The countless challenging and productive hours spent in improving the well-being of the community of Geneva enhanced but never overshadowed his primary purpose. First and foremost a teacher, Bob Huff exerted powerful, lasting influence upon many hundreds of women and men who were in his classrooms over 30 years, and one did not come to his classes unprepared. Content mattered most of all, but form, was by no means unimportant. Answers, especially those in writing, had to be clear and concise. Little wonder his most devoted students called him “Tough Huff.” One such pupil, Suzanne Stroble Kaback ’89, credits Huff as the teacher who taught her to write, noting “he wanted us to learn to think and write concisely” and thanking him for “caring about us as learners, knowing that not all of us would pursue a career in history, but that we would all pursue a life of thinking.”

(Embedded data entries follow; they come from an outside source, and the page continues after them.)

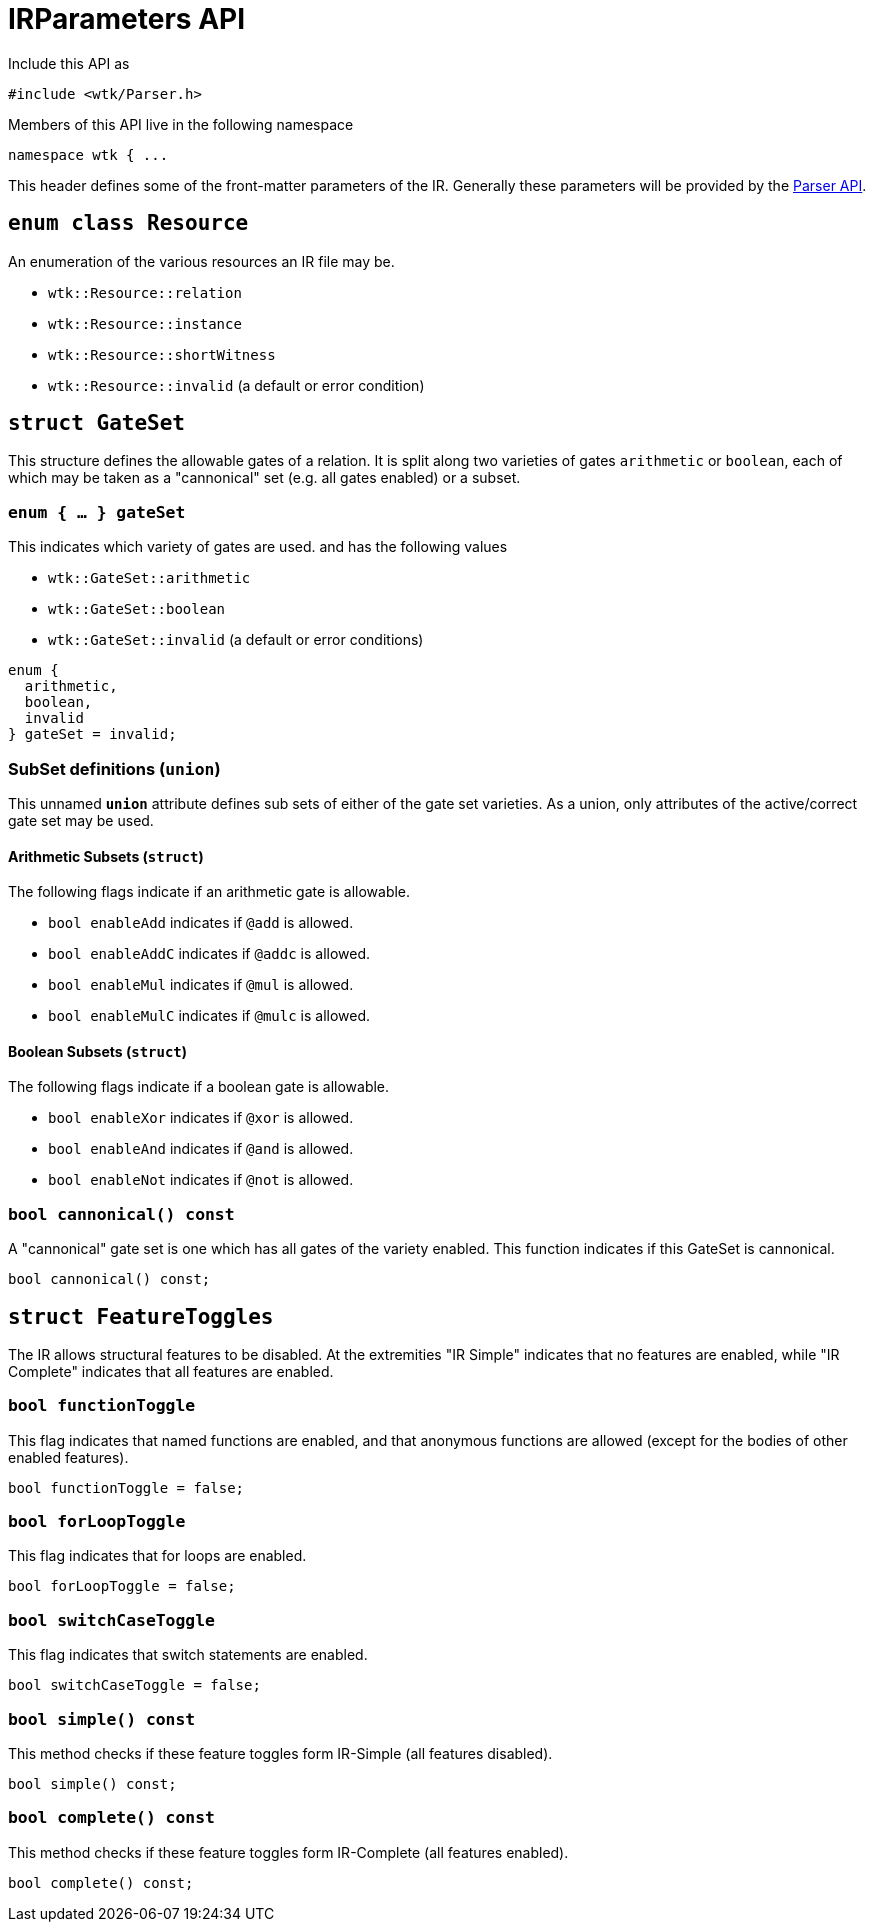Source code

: [#api_IRParameters]
= IRParameters API
:source-highlighter: pygments
:source-language: c++
:source_subs: attributes,specialchars,macros
ifndef::xref-rel-dir[]
:xref-rel-dir: ../../
endif::[]

Include this API as

----
#include <wtk/Parser.h>
----

Members of this API live in the following namespace

----
namespace wtk { ...
----

This header defines some of the front-matter parameters of the IR.
Generally these parameters will be provided by the xref:{xref-rel-dir}api/wtk/Parser.adoc#api_Parser[Parser API].

[#enum_Resource]
== `enum class Resource`
An enumeration of the various resources an IR file may be.

- `wtk::Resource::relation`
- `wtk::Resource::instance`
- `wtk::Resource::shortWitness`
- `wtk::Resource::invalid` (a default or error condition)

[#struct_GateSet]
== `struct GateSet`
This structure defines the allowable gates of a relation.
It is split along two varieties of gates `arithmetic` or `boolean`, each of which may be taken as a "cannonical" set (e.g. all gates enabled) or a subset.

=== `enum { ... } gateSet`
This indicates which variety of gates are used.
and has the following values

- `wtk::GateSet::arithmetic`
- `wtk::GateSet::boolean`
- `wtk::GateSet::invalid` (a default or error conditions)

----
enum {
  arithmetic,
  boolean,
  invalid
} gateSet = invalid;
----

=== SubSet definitions (`union`)
This unnamed *`union`* attribute defines sub sets of either of the gate set varieties.
As a union, only attributes of the active/correct gate set may be used.

==== Arithmetic Subsets (`struct`)
The following flags indicate if an arithmetic gate is allowable.

- `bool enableAdd` indicates if `@add` is allowed.
- `bool enableAddC` indicates if `@addc` is allowed.
- `bool enableMul` indicates if `@mul` is allowed.
- `bool enableMulC` indicates if `@mulc` is allowed.

==== Boolean Subsets (`struct`)
The following flags indicate if a boolean gate is allowable.

- `bool enableXor` indicates if `@xor` is allowed.
- `bool enableAnd` indicates if `@and` is allowed.
- `bool enableNot` indicates if `@not` is allowed.

=== `bool cannonical() const`
A "cannonical" gate set is one which has all gates of the variety enabled.
This function indicates if this GateSet is cannonical.

----
bool cannonical() const;
----

[#struct_FeatureToggles]
== `struct FeatureToggles`
The IR allows structural features to be disabled.
At the extremities "IR Simple" indicates that no features are enabled, while "IR Complete" indicates that all features are enabled.

=== `bool functionToggle`
This flag indicates that named functions are enabled, and that anonymous functions are allowed (except for the bodies of other enabled features).

----
bool functionToggle = false;
----

=== `bool forLoopToggle`
This flag indicates that for loops are enabled.

----
bool forLoopToggle = false;
----

=== `bool switchCaseToggle`
This flag indicates that switch statements are enabled.

----
bool switchCaseToggle = false;
----

=== `bool simple() const`
This method checks if these feature toggles form IR-Simple (all features disabled).

----
bool simple() const;
----

=== `bool complete() const`
This method checks if these feature toggles form IR-Complete (all features enabled).

----
bool complete() const;
----


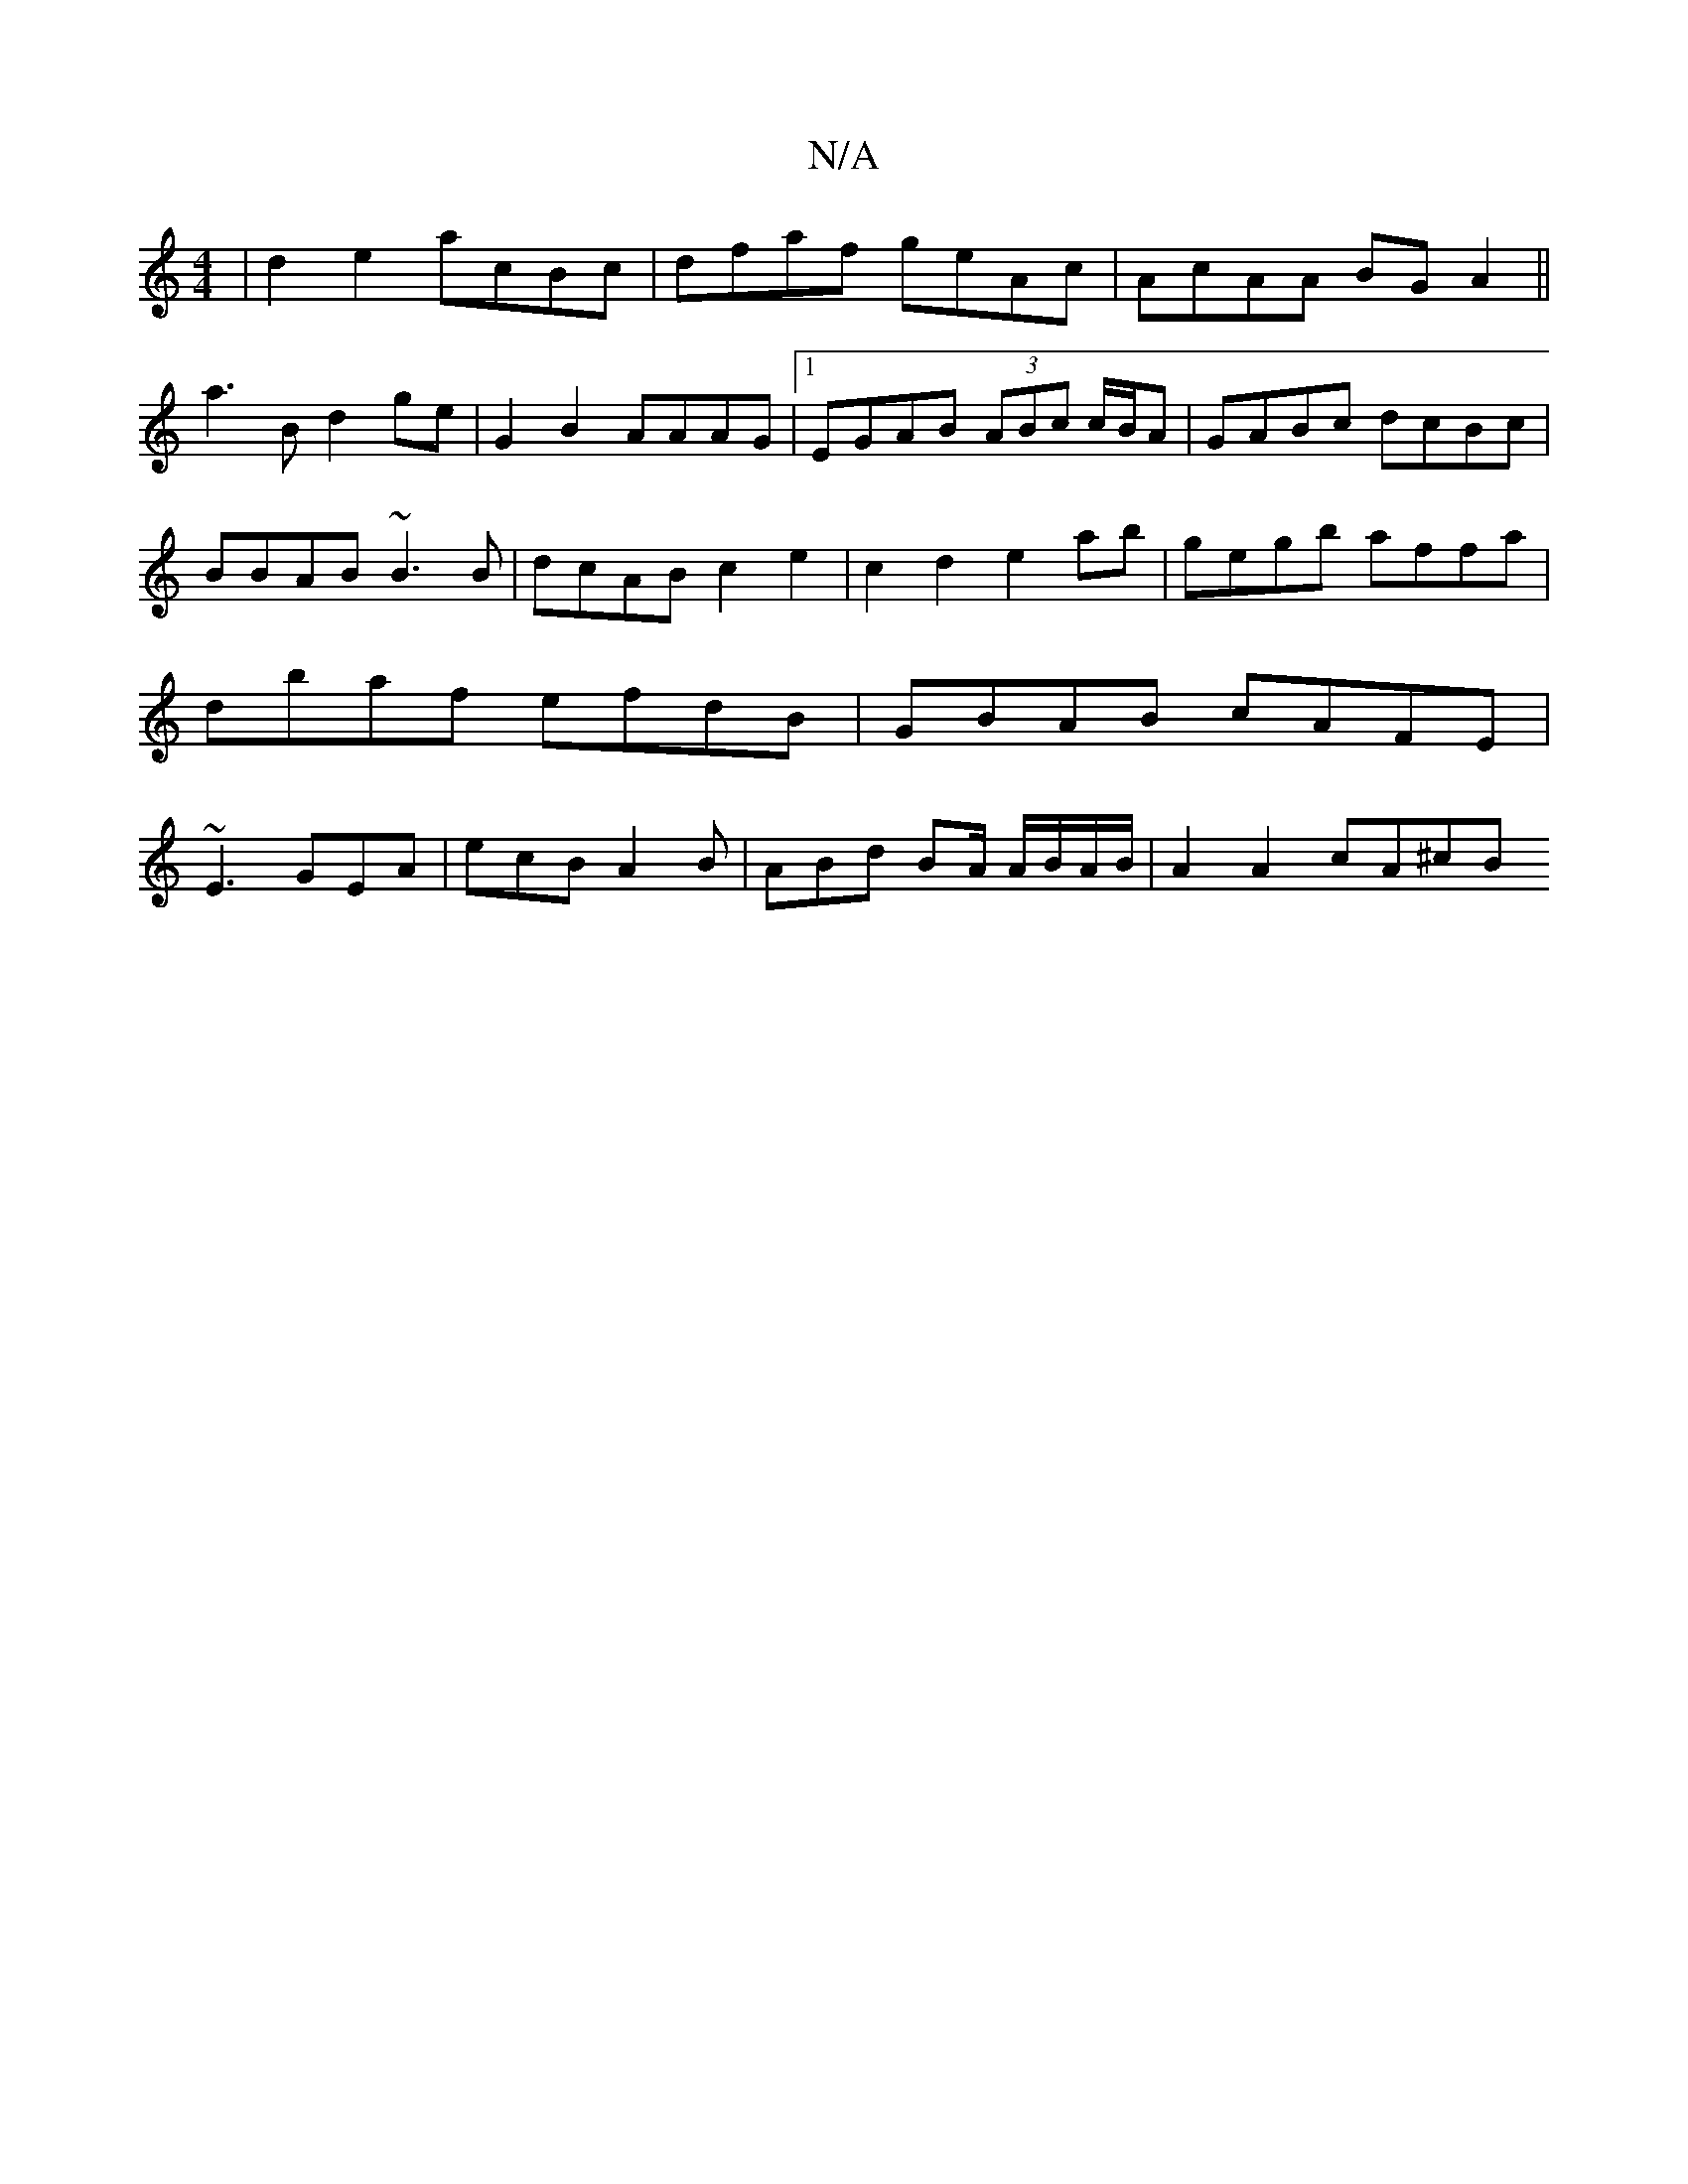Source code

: X:1
T:N/A
M:4/4
R:N/A
K:Cmajor
 | d2e2 acBc | dfaf geAc|AcAA BG A2||
a3 B d2ge|G2 B2 AAAG|1 EGAB (3ABc c/B/A|GABc dcBc|BBAB ~B3B|dcAB c2e2|c2 d2 e2ab|gegb affa|dbaf efdB|GBAB cAFE| ~E3 GEA | ecB A2B | ABd BA/ A/B/A/B/ | A2 A2 cA^cB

Dr. Lee F. Seidel ’67, Director and Professor of Health Management and Policy at the University of New Hampshire, says Huff added wit and humor to the rigorous study of historical events and forces, as well as context and meaning”, and that Professor Huff “alone helped me see and appreciate the historian’s world view, and truly appreciate the benefits of a liberal education.”

Another former student is Nancy Bernkopf Tucker ’70, now herself a Professor of History at Georgetown University. She cherishes “the extraordinary importance of one teacher who did more than those around him to open the world of ideas.” And says that “often, when I am in front of a class and reaching for some way to excite my students, I think of Robert Huff and those days more than 30 years ago, when I was inspired, and how his words sent me in a new direction.”

Bob Skitol ’67 is a prominent antitrust attorney in Washington, DC. Describing himself as “an adoring former student,” Skitol feels that Professor Huff’s influence upon several generations of students was powerful and quite unique. “He bought American history alive, made it compelling and important to the lives of his students” says Skitol, who also noted of Huff “as a teacher and provocateur, he had no equal.”

Residing still on South Main Street, every bit as active in community service as ever, Bob Huff has succumbed finally to the activity which has beckoned since his adolescence in Nashua: gardening. “It has been one of the great joys of my retirement years to be able, at last, to indulge this passion so long deferred” says Huff.

There is now more time, too, for reading and traveling, and for visits to his children and stepchildren. Away from Geneva only for the coldest of the winter months, Bob and his wife, Jane Donegan, flee to Anastasia Island in Florida... but they are back every year in early April to till the soil and resume the many close connections with Geneva and the Colleges.

In a citation for the 1976 Faculty Prize for Distinguished Teaching, the Provost asserted that Bob Huff:

... does all kinds of teaching well. He brings out the best in students and reaches them at all levels without ever condescending or lowering his standards. I have witnessed his teaching, and the atmosphere he he generates in the classroom is electric. I have never seen anyone teach so well. Bob Huff is simply the single best teacher we have on campus.